(Items listed in a dataset)

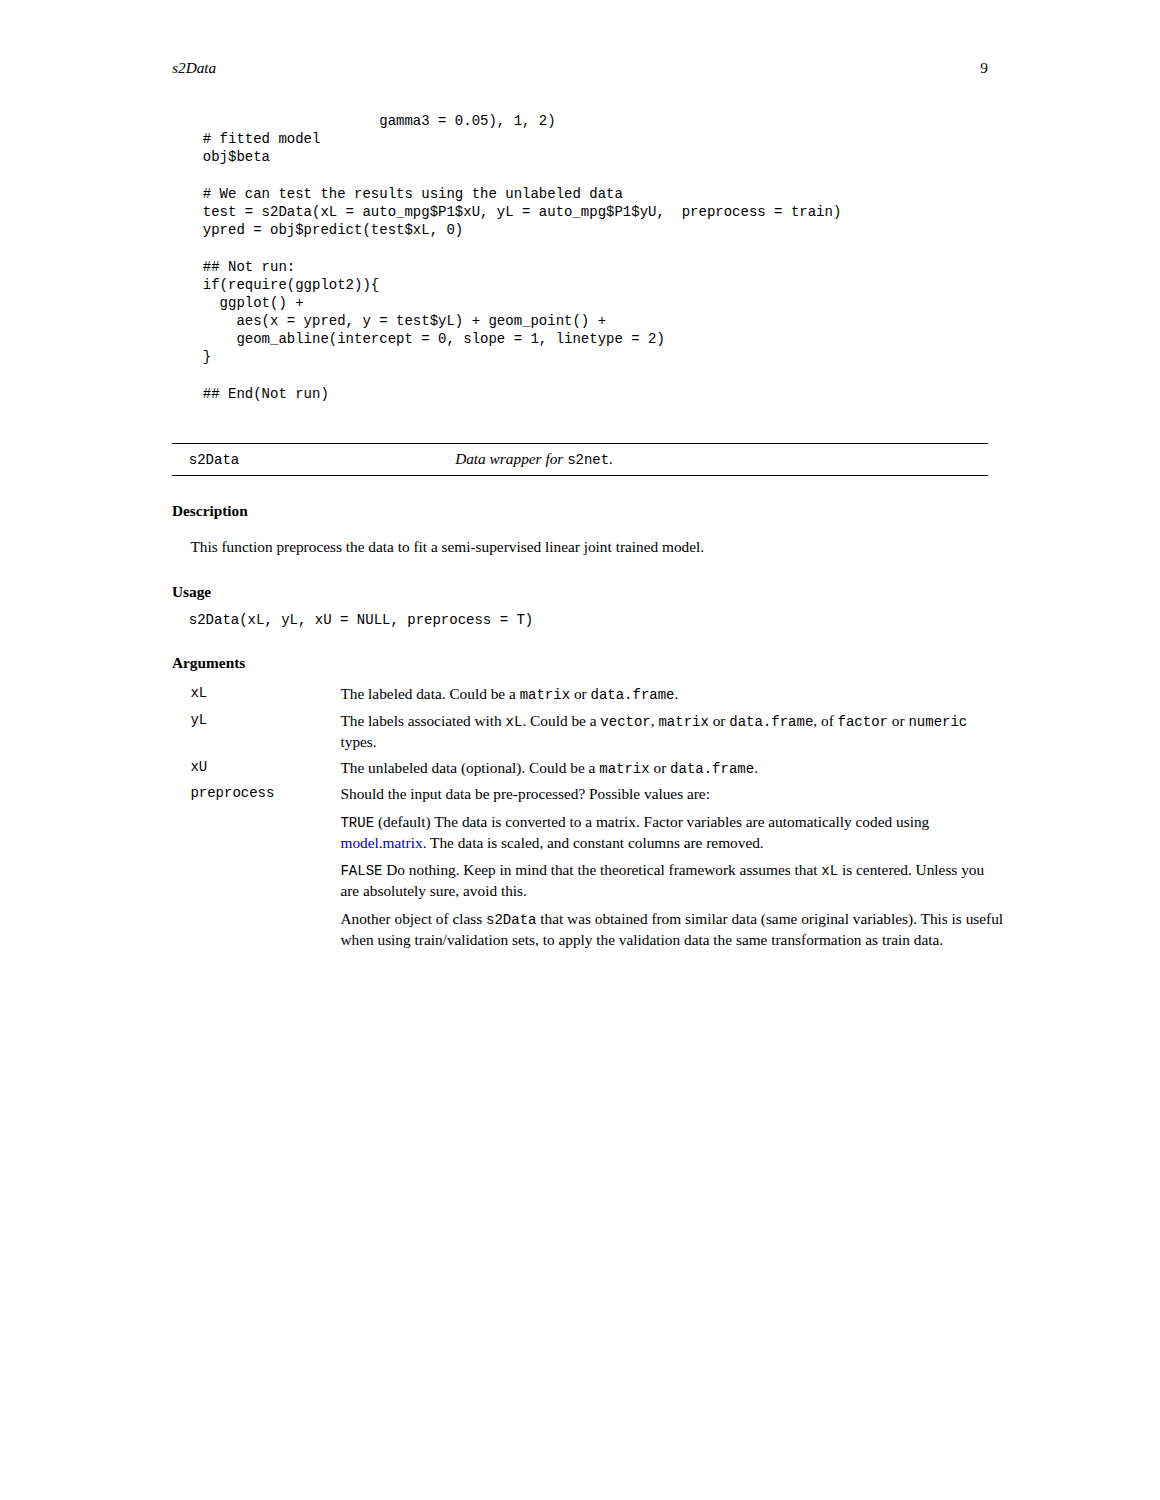s2Data 9
                     gamma3 = 0.05), 1, 2)
# fitted model
obj$beta

# We can test the results using the unlabeled data
test = s2Data(xL = auto_mpg$P1$xU, yL = auto_mpg$P1$yU,  preprocess = train)
ypred = obj$predict(test$xL, 0)

## Not run: 
if(require(ggplot2)){
  ggplot() +
    aes(x = ypred, y = test$yL) + geom_point() +
    geom_abline(intercept = 0, slope = 1, linetype = 2)
}

## End(Not run)
s2Data Data wrapper for s2net.
Description
This function preprocess the data to fit a semi-supervised linear joint trained model.
Usage
s2Data(xL, yL, xU = NULL, preprocess = T)
Arguments
| xL | The labeled data. Could be a matrix or data.frame . |
| yL | The labels associated with xL . Could be a vector , matrix or data.frame , of factor or numeric types. |
| xU | The unlabeled data (optional). Could be a matrix or data.frame . |
| preprocess | Should the input data be pre-processed? Possible values are: TRUE (default) The data is converted to a matrix. Factor variables are automatically coded using model.matrix . The data is scaled, and constant columns are removed. FALSE Do nothing. Keep in mind that the theoretical framework assumes that xL is centered. Unless you are absolutely sure, avoid this. Another object of class s2Data that was obtained from similar data (same original variables). This is useful when using train/validation sets, to apply the validation data the same transformation as train data. |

• Problem statement: Both the line containing "gamma3 = 0.05), 1, 2)" and the line containing "aes(x = ypred, y" belong in the answer. Print them and every line above that falls between them exactly, and no others.

• The answer:
                     gamma3 = 0.05), 1, 2)
# fitted model
obj$beta

# We can test the results using the unlabeled data
test = s2Data(xL = auto_mpg$P1$xU, yL = auto_mpg$P1$yU,  preprocess = train)
ypred = obj$predict(test$xL, 0)

## Not run: 
if(require(ggplot2)){
  ggplot() +
    aes(x = ypred, y = test$yL) + geom_point() +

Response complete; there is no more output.